Hans intentó gritar de nuevo, pero todavía estaba anonadado por el aturdidor. El corazón le latía erráticamente.

—N-no —dijo—. No…

—¿Qué pasa, amigo? —dijo el tipo alto—. ¿Crees que sin tu colita ya no serás un hombre? —Apretó los labios pensándolo—. Sabes, quizá tengas razón. Nunca me lo he pensado demasiado. —Pero luego sonrió, un rictus malvado que mostraba dientes amarillos—. Pero claro, no me pagan para pensar.

Agarró el cuchillo como un cirujano. Hans se las arregló para lanzar un grito ahogado cuando le cortó el pene. La sangre saltó al piso de madera. Luchó de nuevo por ponerse en pie, pero el hombre le dio una patada en la cara, rompiéndole la nariz. Volvió a tocar a Hans con el aturdidor. El cuerpo de Hans se convulsionó, y la sangre salió como un geiser de la herida. Cayó al suelo. Las lágrimas le corrían por la cara.

—Tal y como estás podrías desangrarte hasta morir —dijo el hombre—, pero no puedo arriesgarme. —Se inclinó y pasó el largo filo del cuchillo por la garganta de Hans. Hans encontró fuerzas suficientes y control muscular para un último grito, cuyo timbre cambió radicalmente al abrirse el cuello.

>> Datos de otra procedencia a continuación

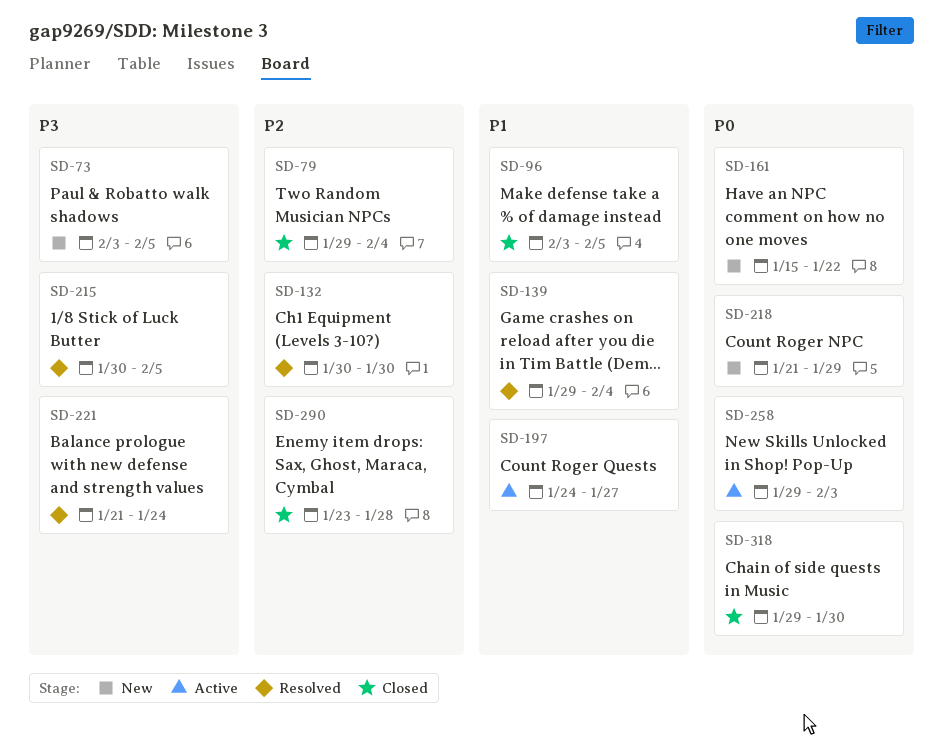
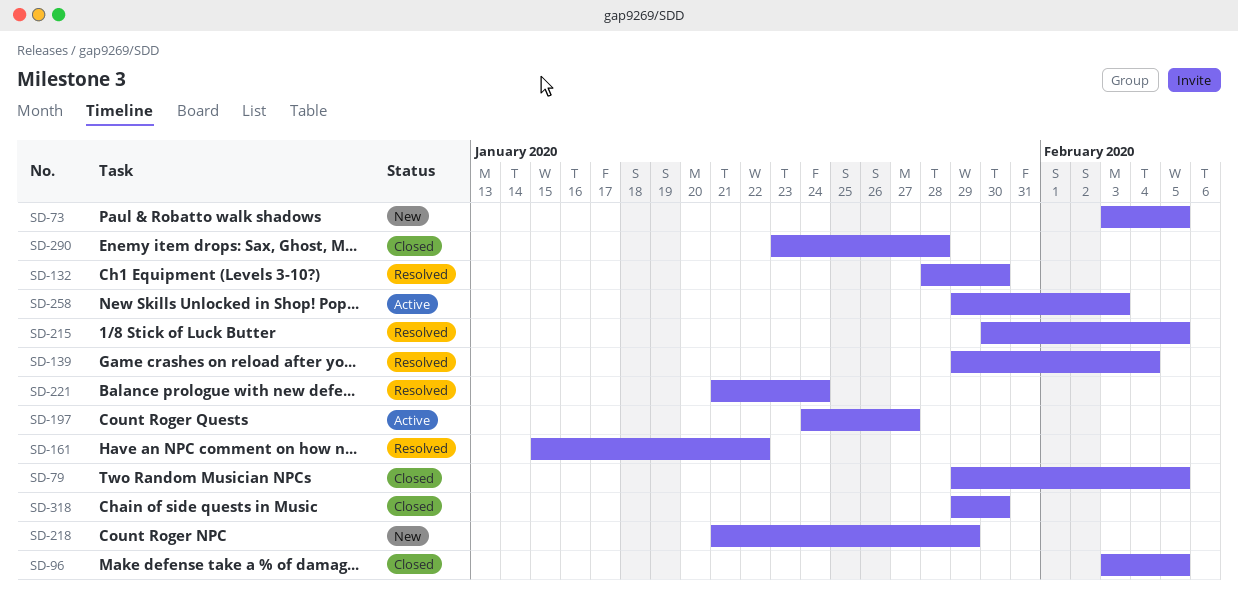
SD-79, due: Feb 4 -> Feb 5
SD-132, start: Jan 30 -> Jan 28
SD-161, status: New -> Resolved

En el forcejeo el miembro cortado de Hans había rodado por el suelo. El hombre lo acercó al cuerpo con la punta del pie, luego tranquilamente entró en el cuarto de estar. Canadá A.M. había dado paso a Donahue. Abrió el armario al lado de la televisión, encontró la grabadora esclava conectada a la cámara de seguridad, cogió el pequeño disco, y se lo metió en el bolsillo. Luego volvió a la entrada, cogió la caja llena de ladrillos y, cuidando de no resbalar en el pulido suelo de madera ahora resbaladizo por el charco de sangre en expansión, se dirigió a la brillante luz de la mañana.